Aim of the task: Should pictures appear among the records, leave them out, and copy exactly only the lines from the first through the one with "keuangan yang diinginkan.", inclusive.
-- Opening Marker --
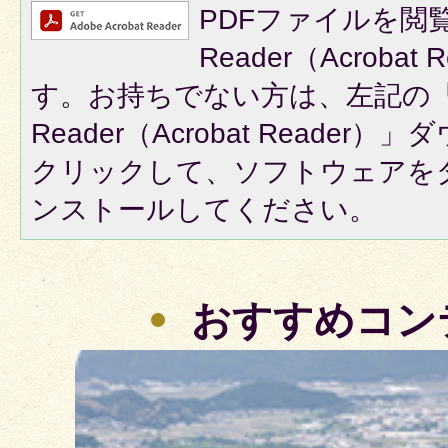
PDFファイルを閲覧
Reader（Acroba
す。お持ちでない方は、左記の「A
Reader（Acrobat Reade
クリックして、ソフトウェアを
ンストールしてください。
おすすめコン
3
枚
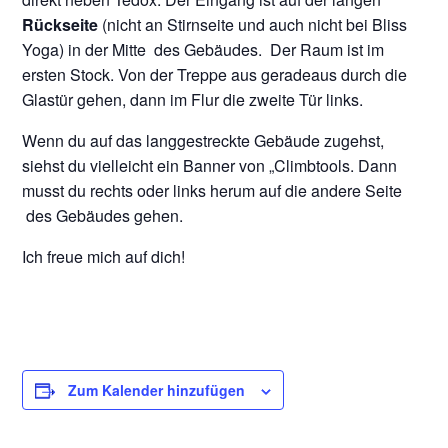
Rückseite
(nicht an Stirnseite und auch nicht bei Bliss
Yoga) in der Mitte des Gebäudes. Der Raum ist im
ersten Stock. Von der Treppe aus geradeaus durch die
Glastür gehen, dann im Flur die zweite Tür links.
Wenn du auf das langgestreckte Gebäude zugehst,
siehst du vielleicht ein Banner von „Climbtools. Dann
musst du rechts oder links herum auf die andere Seite
des Gebäudes gehen.
Ich freue mich auf dich!
Zum Kalender hinzufügen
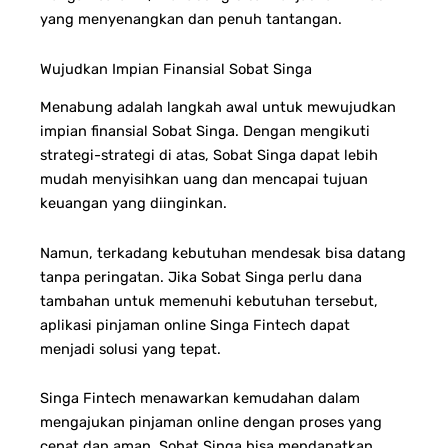
yang menyenangkan dan penuh tantangan.
Wujudkan Impian Finansial Sobat Singa
Menabung adalah langkah awal untuk mewujudkan
impian finansial Sobat Singa. Dengan mengikuti
strategi-strategi di atas, Sobat Singa dapat lebih
mudah menyisihkan uang dan mencapai tujuan
keuangan yang diinginkan.
Namun, terkadang kebutuhan mendesak bisa datang
tanpa peringatan. Jika Sobat Singa perlu dana
tambahan untuk memenuhi kebutuhan tersebut,
aplikasi pinjaman online Singa Fintech dapat
menjadi solusi yang tepat.
Singa Fintech menawarkan kemudahan dalam
mengajukan pinjaman online dengan proses yang
cepat dan aman. Sobat Singa bisa mendapatkan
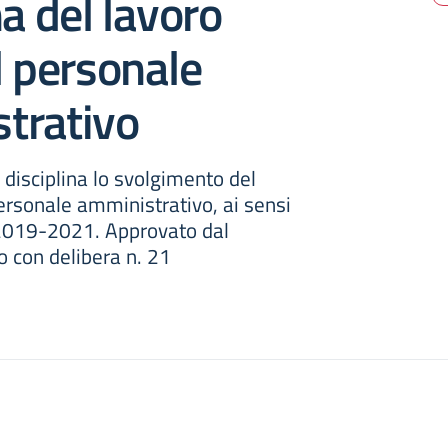
na del lavoro
l personale
trativo
isciplina lo svolgimento del
personale amministrativo, ai sensi
2019-2021. Approvato dal
to con delibera n. 21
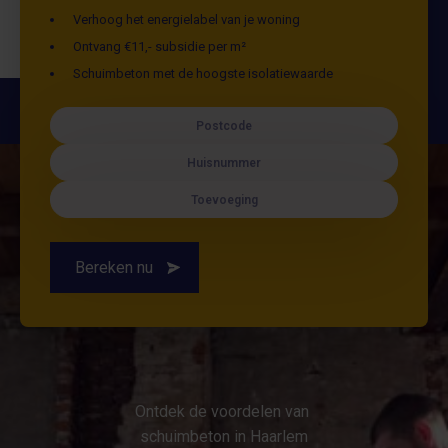
Verhoog het energielabel van je woning
Ontvang €11,- subsidie per m²
Schuimbeton met de hoogste isolatiewaarde
Postcode
Huisnummer
Toevoeging
Bereken nu
Ontdek de voordelen van
schuimbeton in Haarlem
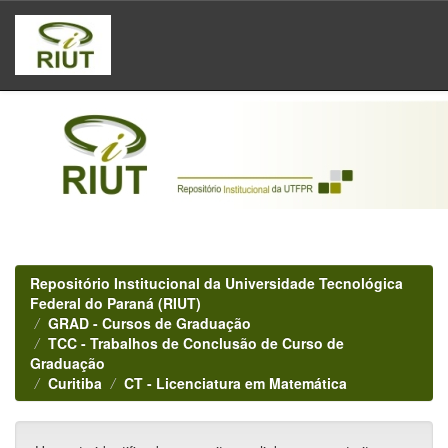
Skip
navigation
Repositório Institucional da Universidade Tecnológica
Federal do Paraná (RIUT)
GRAD - Cursos de Graduação
TCC - Trabalhos de Conclusão de Curso de
Graduação
Curitiba
CT - Licenciatura em Matemática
-- Closing Marker --
The answer:
PDFファイルを閲覧
Reader（Acroba
す。お持ちでない方は、左記の「A
Reader（Acrobat Reade
クリックして、ソフトウェアを
ンストールしてください。
おすすめコン
3
枚
Rückseite
(nicht an Stirnseite und auch nicht bei Bliss
Yoga) in der Mitte des Gebäudes. Der Raum ist im
ersten Stock. Von der Treppe aus geradeaus durch die
Glastür gehen, dann im Flur die zweite Tür links.
Wenn du auf das langgestreckte Gebäude zugehst,
siehst du vielleicht ein Banner von „Climbtools. Dann
musst du rechts oder links herum auf die andere Seite
des Gebäudes gehen.
Ich freue mich auf dich!
Zum Kalender hinzufügen
yang menyenangkan dan penuh tantangan.
Wujudkan Impian Finansial Sobat Singa
Menabung adalah langkah awal untuk mewujudkan
impian finansial Sobat Singa. Dengan mengikuti
strategi-strategi di atas, Sobat Singa dapat lebih
mudah menyisihkan uang dan mencapai tujuan
keuangan yang diinginkan.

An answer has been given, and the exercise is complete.